The Impact of Policy Changes on Bitcoin Trading

Vanguard’s decision to allow trading in Bitcoin and other cryptocurrencies was largely influenced by the market’s maturing infrastructure, especially following the launch of spot Bitcoin ETFs in January 2024. Ameriks emphasized that while clients now have the option to trade these ETFs, Vanguard will not provide investment advice on whether to buy, sell, or retain these crypto assets. This nuanced approach underscores a growing trend in the institutional investment sector, where firms are cautiously navigating the complexities of the cryptocurrency landscape.

Rising Demand and the Client-Driven Shift

This monumental shift at Vanguard has primarily been driven by demand from its more than 50 million brokerage clients. Andrew Kadjeski, head of brokerage and investments at the firm, acknowledged that the ETF structure has shown resilience amid market volatility and has managed to ensure liquidity. However, this juxtaposition of allowing client access while denigrating Bitcoin speaks to a larger tension within the industry: meeting client demand for crypto access without fully embracing its long-term potential.

The Cultural Gap in Bitcoin’s Legitimacy

Vanguard’s skeptical attitude towards Bitcoin, likening it to toys and bubbles, highlights the cultural gaps that still exist in the cryptocurrency space. As Bitcoin seeks to establish itself as a legitimate financial asset, it faces the challenge of overcoming perceptions rooted in speculation and uncertainty. The ongoing comparison of Bitcoin to past speculative manias raises questions about its long-term viability and the narrative surrounding its value.

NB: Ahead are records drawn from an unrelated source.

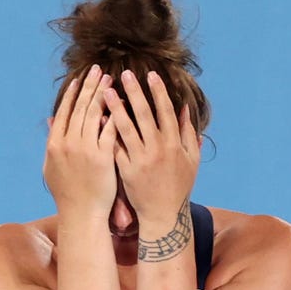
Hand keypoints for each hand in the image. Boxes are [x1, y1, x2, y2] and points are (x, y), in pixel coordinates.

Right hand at [42, 66, 119, 217]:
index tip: (80, 78)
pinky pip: (110, 130)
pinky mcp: (102, 157)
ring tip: (111, 79)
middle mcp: (68, 143)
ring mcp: (85, 149)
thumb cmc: (68, 193)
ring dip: (103, 94)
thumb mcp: (52, 166)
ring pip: (95, 114)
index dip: (72, 93)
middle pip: (79, 107)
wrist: (81, 214)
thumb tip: (49, 121)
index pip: (64, 111)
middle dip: (89, 86)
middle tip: (98, 69)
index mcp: (55, 144)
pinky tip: (122, 102)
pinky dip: (115, 115)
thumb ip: (53, 141)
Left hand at [105, 69, 198, 234]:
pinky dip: (107, 132)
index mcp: (174, 144)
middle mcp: (157, 149)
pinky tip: (98, 118)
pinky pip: (115, 147)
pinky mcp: (126, 170)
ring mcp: (140, 160)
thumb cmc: (179, 187)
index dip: (158, 92)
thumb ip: (189, 133)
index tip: (151, 74)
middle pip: (144, 115)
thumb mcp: (192, 160)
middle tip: (124, 73)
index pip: (165, 111)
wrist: (164, 216)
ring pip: (126, 128)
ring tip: (105, 91)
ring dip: (116, 108)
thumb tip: (184, 108)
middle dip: (134, 92)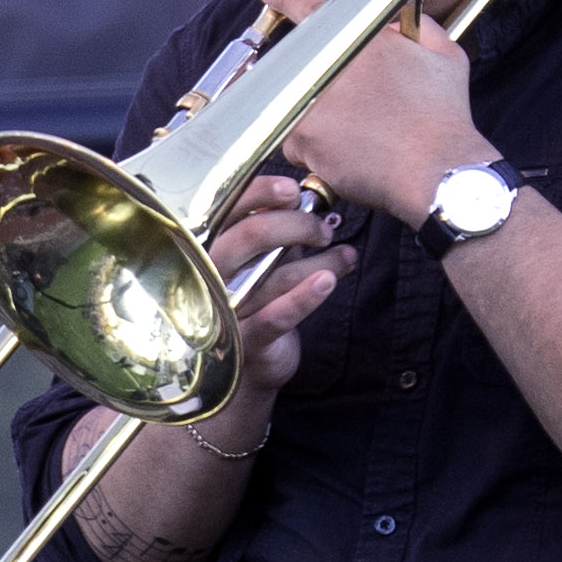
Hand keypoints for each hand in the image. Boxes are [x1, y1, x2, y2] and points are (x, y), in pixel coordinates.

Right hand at [202, 169, 343, 412]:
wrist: (248, 371)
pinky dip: (304, 297)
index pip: (229, 211)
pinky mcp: (250, 341)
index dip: (261, 194)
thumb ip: (274, 236)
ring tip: (346, 256)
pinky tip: (327, 282)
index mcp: (214, 250)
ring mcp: (229, 310)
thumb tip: (305, 199)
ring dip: (320, 261)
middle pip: (249, 236)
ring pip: (275, 274)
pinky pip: (278, 316)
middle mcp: (214, 277)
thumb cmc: (258, 307)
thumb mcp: (261, 264)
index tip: (293, 190)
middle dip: (296, 225)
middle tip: (324, 230)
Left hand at [274, 8, 487, 222]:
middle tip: (352, 108)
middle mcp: (328, 65)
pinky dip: (316, 151)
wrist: (438, 171)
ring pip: (296, 107)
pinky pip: (295, 143)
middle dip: (318, 84)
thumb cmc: (445, 117)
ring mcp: (311, 101)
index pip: (310, 8)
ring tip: (358, 133)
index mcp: (361, 38)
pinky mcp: (303, 138)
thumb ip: (418, 25)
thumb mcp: (446, 56)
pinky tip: (349, 154)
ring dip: (318, 119)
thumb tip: (395, 22)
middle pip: (298, 65)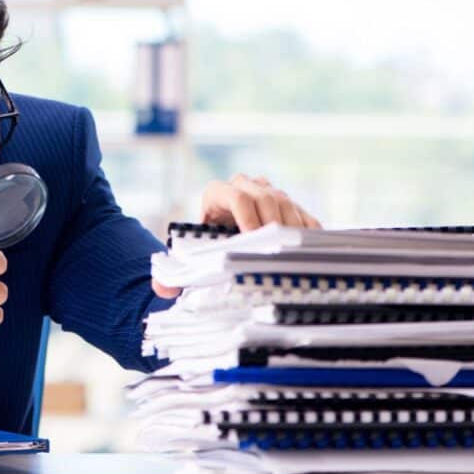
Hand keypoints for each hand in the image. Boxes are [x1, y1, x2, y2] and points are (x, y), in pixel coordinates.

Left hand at [152, 173, 320, 299]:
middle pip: (265, 196)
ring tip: (294, 251)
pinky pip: (302, 212)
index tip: (255, 239)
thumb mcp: (190, 255)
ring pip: (285, 201)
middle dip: (272, 222)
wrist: (222, 237)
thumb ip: (173, 274)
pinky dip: (308, 229)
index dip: (247, 216)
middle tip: (278, 249)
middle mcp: (244, 185)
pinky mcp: (287, 204)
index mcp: (217, 192)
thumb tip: (163, 289)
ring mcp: (267, 191)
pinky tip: (309, 248)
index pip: (236, 197)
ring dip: (291, 226)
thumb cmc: (205, 247)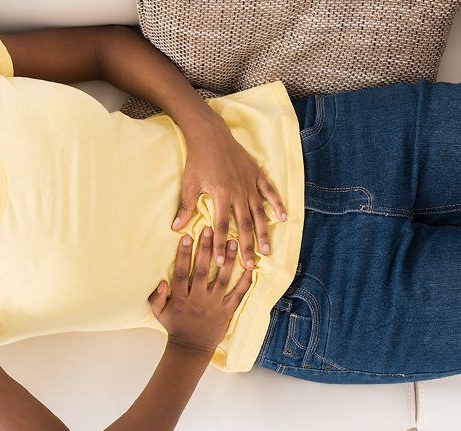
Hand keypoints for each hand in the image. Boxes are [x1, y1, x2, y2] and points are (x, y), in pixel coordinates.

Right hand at [148, 227, 252, 353]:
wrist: (191, 348)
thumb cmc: (174, 327)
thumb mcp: (159, 313)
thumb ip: (157, 297)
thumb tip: (162, 281)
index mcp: (180, 299)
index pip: (181, 273)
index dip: (184, 255)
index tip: (187, 237)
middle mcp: (197, 300)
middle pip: (201, 271)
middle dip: (205, 250)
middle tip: (209, 230)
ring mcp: (214, 306)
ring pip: (221, 279)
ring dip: (227, 260)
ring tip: (231, 241)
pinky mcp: (227, 312)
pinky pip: (238, 294)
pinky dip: (245, 281)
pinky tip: (250, 267)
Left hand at [172, 119, 286, 268]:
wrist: (210, 135)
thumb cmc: (197, 160)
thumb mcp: (189, 184)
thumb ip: (185, 208)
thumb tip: (176, 229)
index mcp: (220, 195)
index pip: (222, 226)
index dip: (222, 245)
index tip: (222, 262)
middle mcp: (238, 192)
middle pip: (244, 224)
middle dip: (247, 246)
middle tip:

Conclusion: A Complex Landscape for Bitcoin and Traditional Finance

Vanguard’s approach exemplifies the complex landscape of digital assets as they transition into mainstream finance. By offering access to Bitcoin ETFs while simultaneously dismissing Bitcoin’s intrinsic value, the firm navigates a challenging market that is rapidly evolving. As ETF popularity grows, it is essential for Bitcoin to address the cultural and economic narratives that shape public perception in order to gain widespread acceptance and legitimacy in the financial ecosystem. The ongoing evolution of this dynamic could hold significant implications for both the cryptocurrency market and traditional asset management strategies.